Skousen may have been too extreme for the Quorum of the Twelve in Salt Lake City, but he soon found rehabilitation on the intellectual margins of Reagan's Washington. In 1980, Skousen was appointed to the newly founded Council for National Policy, a think tank that brought together leading religious conservatives and served as the unofficial brain trust of the new administration. At the Council, Skousen distinguished himself by becoming an early proponent of privatizing Social Security. He also formed relationships with other evangelical church leaders and aligned the LDS church with an increasingly religious GOP. ....
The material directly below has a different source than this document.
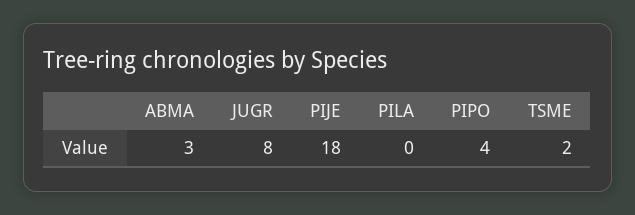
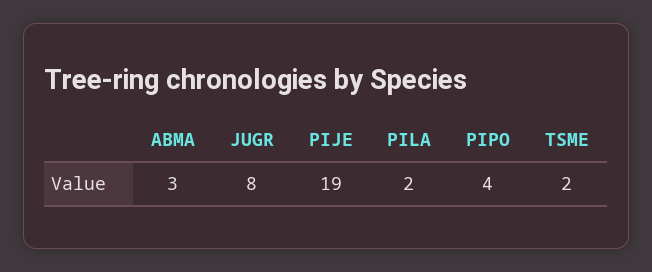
PIJE: 18 -> 19
PILA: 0 -> 2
..."The Making of America." Besides bursting with factual errors, Skousen's book characterized African-American children as "pickaninnies" and described American slave owners as the "worst victims" of the slavery system. ....

"The 5,000 Year Leap" is not the only Skousen title to find new life on the 912 circuit. The president of the National Center for Constitutional Studies, Dr. Earl Taylor Jr., is currently touring the country offering daylong seminars to 912 chapters based on Skousen's "Making of America." For $25, participants will receive a bagged lunch and stories about America's religious Founders and their happy slaves. An ad for Taylor's "Making of America" seminar, currently featured on the Web site of the Tampa 912 Project, claims that Skousen's book is "considered a great masterpiece to Constitutional students (and is) the 'granddaddy' of all books on the United States Constitution."

Like so much declaimed by W. Cleon Skousen and his 21st century acolyte Glenn Beck, this last statement is fantasy. But it is also a profitable and popular one. In coming to terms with a movement that has an ever more tenuous relationship with accepted fact, we relearn that perennial lesson grasped even by J. Edgar Hoover's FBI. Fantasies can have serious consequences.